Он принюхался. Черт знает что было в ней намешано, но запах опиума его нос различил явственно. Видимо, этот запах и унюхал Вацек в каюте барона.
Внезапно из ванной комнаты раздался тяжелый стон. Юрий изо всех сил рванул дверь – та не поддалась. Еще рывок, и заклиненный замок оказался выломан, что называется, «с мясом». Ha белом кафеле пола, скорчившись, лежал знакомый ему человек, человек, какого он менее всего бы ожидал тут увидеть.

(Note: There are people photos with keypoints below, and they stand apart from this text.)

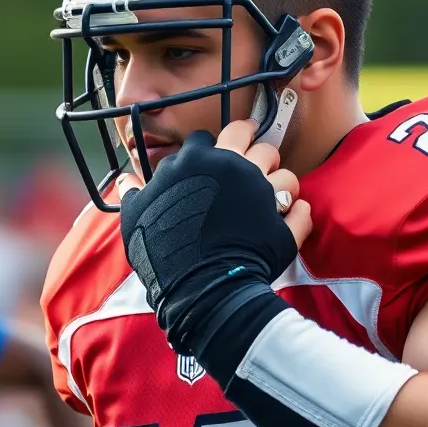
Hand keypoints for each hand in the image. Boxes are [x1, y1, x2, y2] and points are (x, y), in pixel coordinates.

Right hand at [117, 118, 311, 245]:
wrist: (197, 287)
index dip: (210, 148)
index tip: (212, 158)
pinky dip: (297, 214)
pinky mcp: (283, 223)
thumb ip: (134, 195)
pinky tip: (289, 218)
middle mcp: (235, 168)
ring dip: (280, 183)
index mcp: (198, 161)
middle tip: (253, 162)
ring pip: (285, 173)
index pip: (206, 138)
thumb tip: (126, 181)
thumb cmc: (163, 251)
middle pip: (255, 140)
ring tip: (272, 198)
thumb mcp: (136, 219)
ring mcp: (264, 193)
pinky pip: (301, 211)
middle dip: (255, 148)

– Господин Карлсон, что с вами? – присел Юрий на корточки рядом с телом.
И в этот момент лежавший зашевелился, поворачиваясь. Из спины торчала рукоять ножа для колки льда. Именно таким ударом был убит барон, вспомнил стряпчий, но сейчас подвело оружие, и жертва была жива, пока жива…
– О-о, – простонал он, открывая мутные от боли глаза.
– Где Монпелье? – спросил Ростовцев первое, что пришло в голову.
– Не знаю… Господи, как больно! – произнес заплетающимся языком путешественник по-русски.
По-русски!
Выходит, старый казначей не ошибся?!
– Кто вы такой?! – растерянно вымолвил Юрий в глубоком удивлении. – Кто вы такой, Карлсон, черт возьми?!
– Я… не Карлсон. Я подполковник Корпуса жандармов Иван Руммо… Барон Отто фон Нольде… он хотел…
– Знаю, – процедил стряпчий, – а вы за золотом охотились? Или, может быть, «Черную Луну» ищете? – зачем-то добавил он.
– Вы и про это знаете? – Лицо Карлсона-Руммо было иссиня-бледным, глаза закатились.
Юрий отметил, что крови на полу почти нет. Это скверно, значит, вся она вытекает внутрь. При таких ранах шанс выжить мизерный. Да еще кишки, наверное, распороты. Бедолага жандарм обречен. Вот уж никогда не думал, что доведется пожалеть «сатрапа и душителя».
– Меня послали… генерал Джунковский… личное задание… Сказал, что золото не должно достаться заграничным мошенникам…
Он дернулся и застонал от боли.
– Лежите спокойно, – бросил Юрий. – Я сейчас позову врача.
– Не надо, врач не поможет… Есть на этом корабле православный батюшка? Хотя откуда? Так и умру без отпущения… Это меня Господь наказал за грехи мои и жадность! Когда Нольде исчез, я подумал… Монпелье украл бумаги барона, а его – за борт… Я и решил сам взять золото… Миллионы… Миллионы! – шептал он. – Они были бы моими! Решил выбрать момент и вытрясти бумаги из его девки, а она… Настоящая змея… какой-то хитрый азиатский удар, я видел такое в Манчжурии… Я не ждал: решил – это же всего лишь баба… Боже! Баба – меня! Такая нелепая смерть! – простонал он.
Глаза его закрылись, дыхание стало прерывистым.